Teks Pilihan:
::::::::::

Artinya, manakala suatu gagasan bisa diekspresikan secara
geometris, ia telah menemukan bahasa terbaik ekspresinya".
Bagi Syariati, jika seorang bisa memanfaatkan matematika sebagai
bahasa ekspresi suatu mazhab agama, filsafat dan sastra atau seni
pada umumnya, maka ia bakal menemukan ekspresi lewat penalaran
logis seraya membuktikan dirinya logis dan ilmiah. Suatu mazhab
puisi dan pemikiran akan teruji dan menampakkan sosoknya lewat
batu-batu sendi dan sandi geometris: apakah ia berbentuk natural,
apakah kurvanya normal dan abnormal, apakah bentuknya heterogen
atau homogen, tak jadi soal.
Artinya, seseorang--entah sebagai filsuf maupun sebagai penyair-bisa memahami kualitas-kualitas natural suatu mahzab dari suatu
ekspresi geometrisnya. Kaum sufi banyak menulis karya dengan
teorema-teorema cantik yang umumnya dirumuskan dalam sembilan
waktu dan sembilan ruang yang sangat simbolik.

::::::::::

(Catatan dari sebuah koleksi)
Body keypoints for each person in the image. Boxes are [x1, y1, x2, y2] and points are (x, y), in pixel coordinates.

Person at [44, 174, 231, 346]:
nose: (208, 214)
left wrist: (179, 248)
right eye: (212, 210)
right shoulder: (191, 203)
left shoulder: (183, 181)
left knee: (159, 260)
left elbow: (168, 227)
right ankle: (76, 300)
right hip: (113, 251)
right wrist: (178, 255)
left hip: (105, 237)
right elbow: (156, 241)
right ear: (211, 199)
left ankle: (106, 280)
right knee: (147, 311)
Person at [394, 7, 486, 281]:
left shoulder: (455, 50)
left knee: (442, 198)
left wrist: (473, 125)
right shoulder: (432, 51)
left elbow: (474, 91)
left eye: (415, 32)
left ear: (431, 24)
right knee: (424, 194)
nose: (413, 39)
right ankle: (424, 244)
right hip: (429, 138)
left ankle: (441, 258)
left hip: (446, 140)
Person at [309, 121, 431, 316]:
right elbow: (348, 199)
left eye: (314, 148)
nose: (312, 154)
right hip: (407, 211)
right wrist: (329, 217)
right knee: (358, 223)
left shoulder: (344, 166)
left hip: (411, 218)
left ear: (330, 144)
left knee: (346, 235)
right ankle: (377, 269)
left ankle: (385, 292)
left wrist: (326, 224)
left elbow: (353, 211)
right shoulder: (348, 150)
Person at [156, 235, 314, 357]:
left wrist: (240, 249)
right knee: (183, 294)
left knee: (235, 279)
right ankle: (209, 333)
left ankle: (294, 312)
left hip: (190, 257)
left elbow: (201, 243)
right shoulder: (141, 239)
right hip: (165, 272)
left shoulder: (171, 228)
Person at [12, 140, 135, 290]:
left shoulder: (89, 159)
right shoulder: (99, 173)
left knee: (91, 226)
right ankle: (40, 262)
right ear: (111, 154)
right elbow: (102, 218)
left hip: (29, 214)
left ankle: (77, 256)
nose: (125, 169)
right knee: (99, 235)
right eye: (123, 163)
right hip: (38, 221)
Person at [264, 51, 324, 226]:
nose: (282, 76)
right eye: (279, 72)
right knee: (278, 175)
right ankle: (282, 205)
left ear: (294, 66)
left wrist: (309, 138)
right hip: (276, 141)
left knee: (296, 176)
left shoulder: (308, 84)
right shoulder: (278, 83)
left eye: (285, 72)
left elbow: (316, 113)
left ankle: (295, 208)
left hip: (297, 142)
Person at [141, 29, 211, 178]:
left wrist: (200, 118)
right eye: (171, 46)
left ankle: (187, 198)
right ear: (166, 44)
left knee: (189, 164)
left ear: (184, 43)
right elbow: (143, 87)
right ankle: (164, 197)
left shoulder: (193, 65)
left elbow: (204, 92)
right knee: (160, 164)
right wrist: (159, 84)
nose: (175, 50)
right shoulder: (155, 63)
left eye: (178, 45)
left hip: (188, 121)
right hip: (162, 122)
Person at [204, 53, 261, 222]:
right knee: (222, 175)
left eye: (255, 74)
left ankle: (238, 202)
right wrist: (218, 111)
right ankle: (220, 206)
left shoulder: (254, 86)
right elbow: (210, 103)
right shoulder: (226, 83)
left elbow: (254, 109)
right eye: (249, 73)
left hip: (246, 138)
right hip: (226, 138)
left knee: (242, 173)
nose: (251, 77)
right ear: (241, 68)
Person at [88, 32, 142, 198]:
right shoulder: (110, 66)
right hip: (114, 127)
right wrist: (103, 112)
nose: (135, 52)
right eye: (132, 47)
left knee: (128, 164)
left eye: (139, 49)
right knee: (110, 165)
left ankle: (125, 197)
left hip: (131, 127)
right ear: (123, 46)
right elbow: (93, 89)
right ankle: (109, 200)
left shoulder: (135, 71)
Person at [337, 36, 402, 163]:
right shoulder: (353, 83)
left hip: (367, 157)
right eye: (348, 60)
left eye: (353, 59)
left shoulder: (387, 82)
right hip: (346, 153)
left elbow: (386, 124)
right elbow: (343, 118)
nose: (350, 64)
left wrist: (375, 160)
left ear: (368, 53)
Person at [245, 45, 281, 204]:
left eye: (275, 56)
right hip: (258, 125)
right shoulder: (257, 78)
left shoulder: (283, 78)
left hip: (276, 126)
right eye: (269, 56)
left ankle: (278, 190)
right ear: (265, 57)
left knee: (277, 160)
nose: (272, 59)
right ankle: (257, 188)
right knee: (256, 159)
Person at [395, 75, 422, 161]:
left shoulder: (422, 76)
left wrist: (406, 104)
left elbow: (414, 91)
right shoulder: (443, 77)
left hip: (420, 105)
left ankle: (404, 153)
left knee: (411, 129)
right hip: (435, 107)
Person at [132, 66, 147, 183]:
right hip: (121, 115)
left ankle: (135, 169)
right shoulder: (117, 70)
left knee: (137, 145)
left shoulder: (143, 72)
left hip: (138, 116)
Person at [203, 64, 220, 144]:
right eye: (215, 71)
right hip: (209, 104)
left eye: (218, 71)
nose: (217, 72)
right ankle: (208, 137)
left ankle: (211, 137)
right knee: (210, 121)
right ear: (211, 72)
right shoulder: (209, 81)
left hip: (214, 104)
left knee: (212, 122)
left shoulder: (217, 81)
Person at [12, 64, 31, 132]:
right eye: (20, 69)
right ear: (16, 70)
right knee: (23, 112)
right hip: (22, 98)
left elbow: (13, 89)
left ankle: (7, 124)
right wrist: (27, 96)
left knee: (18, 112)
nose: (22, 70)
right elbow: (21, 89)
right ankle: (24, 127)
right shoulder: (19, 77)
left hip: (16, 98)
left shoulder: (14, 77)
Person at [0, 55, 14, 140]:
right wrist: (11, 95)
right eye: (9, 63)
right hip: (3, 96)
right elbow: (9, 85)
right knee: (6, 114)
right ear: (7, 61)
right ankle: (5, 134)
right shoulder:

::::::::::

Tugas Pengerjaan:
1. Sebutkan semua pertanyaan yang diawali kata "apakah" dalam teks tentang Syariati.
2. Tukar "Kaum sufi" dengan "Para sufi", lalu tulis ulang bagian teks tentang Syariati yang dimulai dari "Artinya, seseorang--entah sebagai" dan berlanjut hingga "yang sangat simbolik.".

Daftar Jawaban:
1.
- apakah ia berbentuk natural
- apakah kurvanya normal dan abnormal
- apakah bentuknya heterogen atau homogen

2.
Artinya, seseorang--entah sebagai filsuf maupun sebagai penyair-bisa memahami kualitas-kualitas natural suatu mahzab dari suatu
ekspresi geometrisnya. Para sufi banyak menulis karya dengan
teorema-teorema cantik yang umumnya dirumuskan dalam sembilan
waktu dan sembilan ruang yang sangat simbolik.